Demikian bisa kita tilik terjadi ketimpangan secara skala sosial bagaimana putih bisa bertransformasi secara hierarki sesuai kegandrungan kesukaan perempuan di Indonesia.
Adakalanya bullying juga memepengaruhi perempuan di Indonesia lebih merasa malu dibandingkan lelaki Indonesia, meski ada beberapa kasus lelaki putih di Indonesia di beberapa daerah terkena ketimpangan karena putih dianggap tidak macho, toh tetap perempuan yang malu karena menjadi pusat perhatian karena kulitnya gelap.
Bagaimana maskulinitas bisa serta-merta mendobrak dan mendominasi wanita untuk terlihat putih dan terus putih, itulah masalah budaya kita yang masih patriarki.
Oleh karena itu, kita seyogianya menerima apa adanya kulit kita entah putih, kuning langsat, gelap, kita representasi kecantikan menurut versi sendiri.
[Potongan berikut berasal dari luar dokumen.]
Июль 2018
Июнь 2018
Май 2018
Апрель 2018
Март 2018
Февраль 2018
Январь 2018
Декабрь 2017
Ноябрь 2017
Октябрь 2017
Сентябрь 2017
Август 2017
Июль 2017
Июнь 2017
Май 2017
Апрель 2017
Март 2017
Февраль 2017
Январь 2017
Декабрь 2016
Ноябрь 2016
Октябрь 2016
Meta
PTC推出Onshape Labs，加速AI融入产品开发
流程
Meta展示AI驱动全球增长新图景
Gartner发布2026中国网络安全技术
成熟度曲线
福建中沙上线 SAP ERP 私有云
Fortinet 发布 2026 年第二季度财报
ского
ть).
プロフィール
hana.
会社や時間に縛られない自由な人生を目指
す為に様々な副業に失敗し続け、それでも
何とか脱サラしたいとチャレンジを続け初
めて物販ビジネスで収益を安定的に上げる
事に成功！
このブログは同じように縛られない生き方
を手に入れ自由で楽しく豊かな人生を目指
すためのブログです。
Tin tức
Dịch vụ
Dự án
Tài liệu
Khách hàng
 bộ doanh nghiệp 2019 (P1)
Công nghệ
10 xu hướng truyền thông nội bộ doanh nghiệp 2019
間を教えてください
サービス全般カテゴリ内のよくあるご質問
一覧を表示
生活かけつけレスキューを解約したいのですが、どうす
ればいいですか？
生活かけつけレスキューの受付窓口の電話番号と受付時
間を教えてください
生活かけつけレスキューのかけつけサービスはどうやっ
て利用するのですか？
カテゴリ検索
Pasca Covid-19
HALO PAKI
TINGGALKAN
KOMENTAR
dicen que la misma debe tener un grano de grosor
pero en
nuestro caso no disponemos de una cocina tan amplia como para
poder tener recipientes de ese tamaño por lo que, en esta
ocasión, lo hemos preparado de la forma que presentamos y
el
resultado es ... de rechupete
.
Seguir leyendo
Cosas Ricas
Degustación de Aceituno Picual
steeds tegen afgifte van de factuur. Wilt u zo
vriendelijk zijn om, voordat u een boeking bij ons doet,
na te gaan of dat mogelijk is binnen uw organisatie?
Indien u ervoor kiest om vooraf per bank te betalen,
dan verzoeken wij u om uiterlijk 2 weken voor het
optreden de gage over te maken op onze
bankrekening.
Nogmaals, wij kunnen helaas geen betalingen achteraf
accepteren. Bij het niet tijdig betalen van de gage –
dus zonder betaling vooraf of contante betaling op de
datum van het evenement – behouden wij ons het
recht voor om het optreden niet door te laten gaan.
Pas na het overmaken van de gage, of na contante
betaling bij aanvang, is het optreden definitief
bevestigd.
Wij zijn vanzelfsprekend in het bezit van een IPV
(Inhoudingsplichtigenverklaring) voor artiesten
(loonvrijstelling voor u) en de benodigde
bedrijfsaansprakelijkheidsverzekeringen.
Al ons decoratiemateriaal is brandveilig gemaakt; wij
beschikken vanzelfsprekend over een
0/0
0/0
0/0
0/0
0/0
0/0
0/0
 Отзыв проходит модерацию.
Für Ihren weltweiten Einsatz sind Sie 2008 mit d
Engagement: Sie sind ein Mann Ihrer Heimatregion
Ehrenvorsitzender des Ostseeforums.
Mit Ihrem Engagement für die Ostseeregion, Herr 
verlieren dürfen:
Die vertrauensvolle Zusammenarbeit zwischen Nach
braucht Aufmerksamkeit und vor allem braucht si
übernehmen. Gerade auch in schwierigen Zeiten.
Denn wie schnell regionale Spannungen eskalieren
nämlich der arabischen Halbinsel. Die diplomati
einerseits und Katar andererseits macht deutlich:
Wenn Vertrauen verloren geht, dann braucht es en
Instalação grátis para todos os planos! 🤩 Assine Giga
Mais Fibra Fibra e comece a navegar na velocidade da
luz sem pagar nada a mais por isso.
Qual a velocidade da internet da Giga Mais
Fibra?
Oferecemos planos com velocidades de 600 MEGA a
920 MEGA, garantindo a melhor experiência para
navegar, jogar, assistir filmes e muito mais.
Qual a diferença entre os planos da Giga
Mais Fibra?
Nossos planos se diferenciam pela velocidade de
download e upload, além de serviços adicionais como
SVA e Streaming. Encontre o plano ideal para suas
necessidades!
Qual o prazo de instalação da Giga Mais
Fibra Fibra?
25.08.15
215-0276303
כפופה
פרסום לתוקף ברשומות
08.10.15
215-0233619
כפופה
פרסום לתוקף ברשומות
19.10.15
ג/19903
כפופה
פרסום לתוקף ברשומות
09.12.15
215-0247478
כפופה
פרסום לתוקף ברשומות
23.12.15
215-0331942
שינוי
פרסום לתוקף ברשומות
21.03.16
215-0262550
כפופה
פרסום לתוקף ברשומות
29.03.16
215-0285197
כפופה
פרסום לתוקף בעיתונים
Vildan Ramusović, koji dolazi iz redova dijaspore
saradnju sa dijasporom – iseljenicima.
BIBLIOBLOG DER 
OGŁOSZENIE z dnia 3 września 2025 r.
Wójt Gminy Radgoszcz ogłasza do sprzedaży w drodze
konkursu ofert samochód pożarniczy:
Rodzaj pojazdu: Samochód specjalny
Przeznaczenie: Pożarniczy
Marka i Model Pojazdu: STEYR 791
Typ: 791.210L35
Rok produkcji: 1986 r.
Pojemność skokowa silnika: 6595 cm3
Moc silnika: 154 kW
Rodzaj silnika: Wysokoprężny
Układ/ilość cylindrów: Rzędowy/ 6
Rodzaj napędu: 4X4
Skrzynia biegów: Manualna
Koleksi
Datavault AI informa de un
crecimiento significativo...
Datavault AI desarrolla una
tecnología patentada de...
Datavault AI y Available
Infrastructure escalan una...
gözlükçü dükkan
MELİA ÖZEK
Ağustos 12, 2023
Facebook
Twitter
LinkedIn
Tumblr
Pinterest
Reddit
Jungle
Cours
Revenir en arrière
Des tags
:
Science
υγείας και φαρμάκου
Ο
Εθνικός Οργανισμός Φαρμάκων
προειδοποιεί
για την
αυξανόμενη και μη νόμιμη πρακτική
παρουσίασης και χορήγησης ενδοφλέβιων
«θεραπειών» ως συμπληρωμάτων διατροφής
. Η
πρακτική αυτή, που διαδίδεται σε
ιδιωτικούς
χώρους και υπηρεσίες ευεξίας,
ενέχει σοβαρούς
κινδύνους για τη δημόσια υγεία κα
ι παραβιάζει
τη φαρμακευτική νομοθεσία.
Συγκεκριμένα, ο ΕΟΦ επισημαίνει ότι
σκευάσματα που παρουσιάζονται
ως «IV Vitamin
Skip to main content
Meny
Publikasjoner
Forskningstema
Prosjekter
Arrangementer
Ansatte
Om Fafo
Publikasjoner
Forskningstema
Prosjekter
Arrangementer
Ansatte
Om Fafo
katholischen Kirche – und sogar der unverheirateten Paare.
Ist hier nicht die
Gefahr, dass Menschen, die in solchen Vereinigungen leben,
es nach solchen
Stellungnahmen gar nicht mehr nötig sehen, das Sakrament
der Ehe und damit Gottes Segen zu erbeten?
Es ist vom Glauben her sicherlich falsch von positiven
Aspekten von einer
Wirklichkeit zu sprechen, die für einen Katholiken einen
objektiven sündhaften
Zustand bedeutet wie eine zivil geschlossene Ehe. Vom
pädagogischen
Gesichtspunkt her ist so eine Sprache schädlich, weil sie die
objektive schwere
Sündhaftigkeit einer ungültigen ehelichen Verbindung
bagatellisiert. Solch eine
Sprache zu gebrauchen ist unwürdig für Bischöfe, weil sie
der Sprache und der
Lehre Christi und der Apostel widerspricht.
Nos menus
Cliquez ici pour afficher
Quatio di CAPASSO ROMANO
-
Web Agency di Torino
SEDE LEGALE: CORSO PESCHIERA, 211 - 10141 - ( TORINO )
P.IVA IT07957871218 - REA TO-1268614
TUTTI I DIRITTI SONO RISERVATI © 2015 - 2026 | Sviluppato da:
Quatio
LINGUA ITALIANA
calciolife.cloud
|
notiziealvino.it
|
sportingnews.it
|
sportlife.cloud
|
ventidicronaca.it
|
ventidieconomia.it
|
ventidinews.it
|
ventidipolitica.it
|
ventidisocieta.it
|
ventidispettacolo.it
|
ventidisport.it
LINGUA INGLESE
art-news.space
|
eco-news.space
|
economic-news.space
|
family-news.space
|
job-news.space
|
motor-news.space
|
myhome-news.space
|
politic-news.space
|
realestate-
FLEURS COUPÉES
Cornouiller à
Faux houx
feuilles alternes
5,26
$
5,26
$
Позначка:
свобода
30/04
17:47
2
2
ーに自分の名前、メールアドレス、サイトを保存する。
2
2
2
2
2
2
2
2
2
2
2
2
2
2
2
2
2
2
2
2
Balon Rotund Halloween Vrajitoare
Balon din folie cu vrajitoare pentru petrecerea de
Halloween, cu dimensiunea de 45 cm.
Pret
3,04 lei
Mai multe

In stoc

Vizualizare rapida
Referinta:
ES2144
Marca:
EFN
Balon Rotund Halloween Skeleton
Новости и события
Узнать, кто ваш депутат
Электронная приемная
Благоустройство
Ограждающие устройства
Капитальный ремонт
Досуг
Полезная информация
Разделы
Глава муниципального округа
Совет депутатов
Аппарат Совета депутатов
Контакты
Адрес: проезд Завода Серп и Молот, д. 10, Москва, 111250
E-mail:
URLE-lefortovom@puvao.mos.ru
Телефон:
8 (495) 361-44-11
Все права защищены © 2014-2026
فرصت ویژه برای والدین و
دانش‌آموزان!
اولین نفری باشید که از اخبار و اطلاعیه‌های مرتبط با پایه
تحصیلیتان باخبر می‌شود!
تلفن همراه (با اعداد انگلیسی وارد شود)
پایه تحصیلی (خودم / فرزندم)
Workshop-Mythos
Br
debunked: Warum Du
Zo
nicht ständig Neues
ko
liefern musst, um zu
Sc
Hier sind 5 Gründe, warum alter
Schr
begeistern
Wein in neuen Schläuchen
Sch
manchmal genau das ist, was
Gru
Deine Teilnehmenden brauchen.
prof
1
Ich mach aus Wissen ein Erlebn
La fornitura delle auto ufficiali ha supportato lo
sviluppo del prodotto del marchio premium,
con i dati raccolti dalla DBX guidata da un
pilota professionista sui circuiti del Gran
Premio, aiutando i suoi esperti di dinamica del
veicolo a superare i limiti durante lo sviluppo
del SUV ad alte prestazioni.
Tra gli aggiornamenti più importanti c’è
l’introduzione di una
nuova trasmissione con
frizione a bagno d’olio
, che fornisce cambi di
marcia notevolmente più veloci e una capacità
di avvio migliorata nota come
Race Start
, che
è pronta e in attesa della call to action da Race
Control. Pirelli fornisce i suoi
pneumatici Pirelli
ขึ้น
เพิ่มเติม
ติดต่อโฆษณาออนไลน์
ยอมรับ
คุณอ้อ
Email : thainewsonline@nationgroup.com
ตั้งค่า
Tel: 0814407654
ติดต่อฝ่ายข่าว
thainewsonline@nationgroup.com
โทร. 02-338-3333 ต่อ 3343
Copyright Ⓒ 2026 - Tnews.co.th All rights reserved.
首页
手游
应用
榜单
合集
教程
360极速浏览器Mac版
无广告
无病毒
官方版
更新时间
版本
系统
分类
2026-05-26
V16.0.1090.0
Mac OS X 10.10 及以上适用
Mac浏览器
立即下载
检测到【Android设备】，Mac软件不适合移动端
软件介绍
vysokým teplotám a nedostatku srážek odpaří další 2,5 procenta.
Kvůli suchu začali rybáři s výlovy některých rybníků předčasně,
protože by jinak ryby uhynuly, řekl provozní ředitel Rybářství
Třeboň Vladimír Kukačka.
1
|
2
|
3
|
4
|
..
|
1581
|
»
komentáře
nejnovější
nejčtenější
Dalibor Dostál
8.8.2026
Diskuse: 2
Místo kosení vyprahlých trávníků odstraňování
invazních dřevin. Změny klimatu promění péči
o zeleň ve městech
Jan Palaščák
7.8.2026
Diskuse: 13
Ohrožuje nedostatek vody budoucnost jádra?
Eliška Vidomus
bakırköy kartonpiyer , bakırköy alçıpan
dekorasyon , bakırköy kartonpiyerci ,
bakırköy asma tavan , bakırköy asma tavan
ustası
Kesimpulan dari keseluruhan berbincang diatas adalah tranformasi putih akan terus beradaptasi sesuai dengan kegandrungan manusia melalui batas-batas geografis suatu ras dan bangsa, karena itu kita seyogianya menerima atau lebih menghargai kulit kita terlepas itu putih atau gelap.
Kita musti memberikan definisi cantik menurut kita masing-masing tanpa perlu merubah ke bentuk warna yang lain. Mengapa kita perlu menunjukkan kepada semua orang warna kulit sesuai mereka? Itulah masalah diri sendiri.